Ionisation is one of the best methods of removing charges from insulators and as a result plays an important role in controlling ESD. Remember though: an ioniser is a secondary form of defence and does not eliminate the need for standard ESD control devices such as wrist straps, heel grounders and work surface mats. It is only one element in an effective ESD programme.
Why Use Ionisers?
The video below highlights why Ionisers are important in eliminating ESD charges on a workbench.
What type of Ioniser to choose?
Types of Ionisers
Electrical ionisers generate air ions by a process known as corona discharge. A high voltage is applied to one or more sharp points and quantities of air ions are created. Fans or blowers may be incorporated in the ioniser to assist the movement of the ions and enhance performance.
- AC Ionisers
AC Ionisers use a transformer to multiply the AC power line voltage. AC stands for Alternating Current, which means that the power cycles from positive to negative sixty times per second. The AC ioniser, therefore, produces both positive and negative ions from the same points or emitters. The drawback with this approach is that many ions recombine because the cycle frequency is too fast. For this reason, most AC ionisers rely on fans or blowers to be effective.
- Pulsed DC Ionisers
Pulsed DC ionisers utilise separate power supplies to generate positive and negative voltages and usually each power supply has it’s own dedicated emitters. The power supply alternates between positive and negative, but usually at a lower frequency than AC units. In this way, ion recombination is reduced and performance is increased. Airflow may then be reduced for operator comfort without sacrificing much performance. With pulsed DC, it is important to cycle at least two or three times per second to prevent harmful voltage swings on the object being protected.

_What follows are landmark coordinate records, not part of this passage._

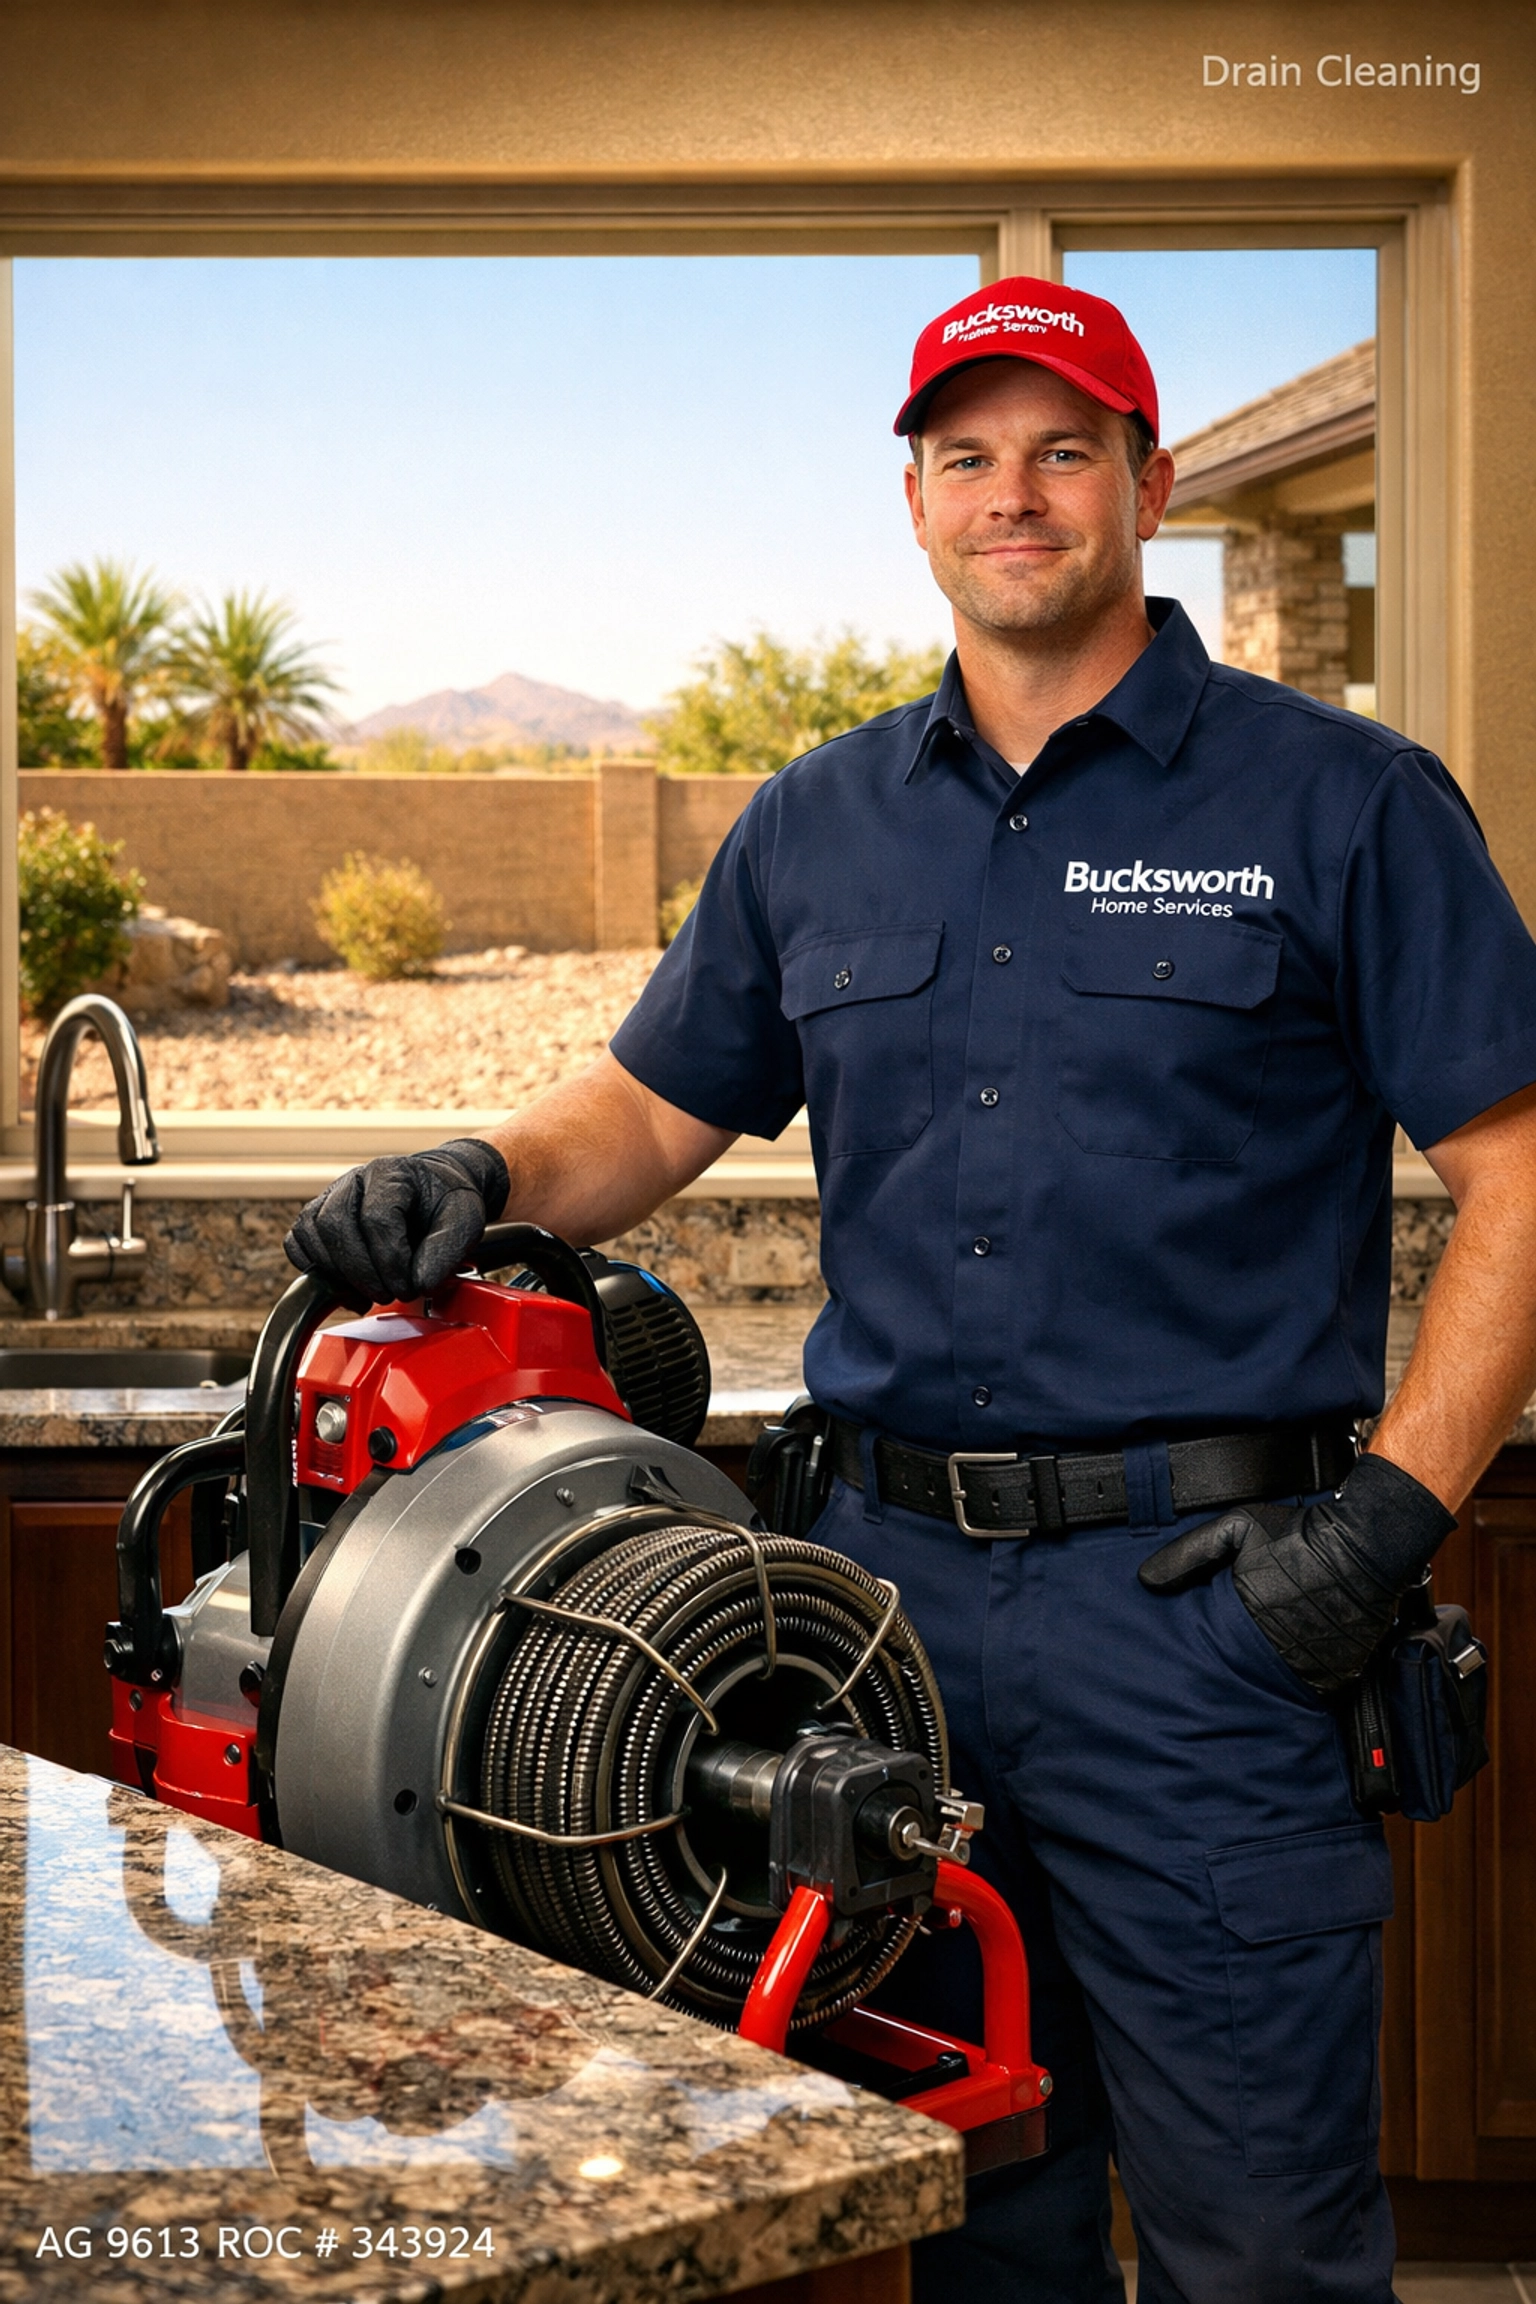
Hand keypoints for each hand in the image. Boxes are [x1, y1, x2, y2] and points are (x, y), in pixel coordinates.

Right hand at [284, 1138, 509, 1305]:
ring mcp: (330, 1197)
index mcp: (390, 1173)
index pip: (376, 1218)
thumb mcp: (465, 1221)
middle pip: (334, 1225)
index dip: (390, 1261)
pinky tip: (349, 1288)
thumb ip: (447, 1250)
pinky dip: (317, 1271)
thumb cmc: (446, 1205)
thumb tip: (418, 1282)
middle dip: (362, 1272)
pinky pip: (296, 1244)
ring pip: (310, 1234)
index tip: (410, 1285)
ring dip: (339, 1274)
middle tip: (391, 1294)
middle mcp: (353, 1180)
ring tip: (373, 1293)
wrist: (433, 1193)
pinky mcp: (316, 1218)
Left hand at [1137, 1452, 1455, 1693]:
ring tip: (1271, 1651)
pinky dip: (1304, 1671)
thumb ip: (1189, 1553)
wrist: (1367, 1545)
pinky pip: (1313, 1683)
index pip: (1211, 1651)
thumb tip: (1144, 1580)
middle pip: (1242, 1670)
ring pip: (1277, 1680)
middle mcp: (1276, 1648)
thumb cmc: (1299, 1535)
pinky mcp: (1339, 1674)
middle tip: (1235, 1654)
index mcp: (1245, 1618)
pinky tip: (1301, 1651)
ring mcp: (1310, 1664)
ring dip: (1271, 1668)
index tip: (1202, 1645)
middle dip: (1235, 1663)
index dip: (1206, 1648)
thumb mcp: (1236, 1529)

- Steady-state DC Ionisers
Steady-state DC ionisers also employ separate power supplies and emitters, but instead of alternating positive and negative, both supplies are on all the time as the name implies. As would be expected, there is some degree of recombination, however, the ion density is still greater because of continuous operation of both supplies. The offset or balance voltage at the output will normally be more consistent than pulse units.
There are also nuclear types of ionisers which are non-electric. They are more frequently used in flammable or explosive environments for applications other than electronics.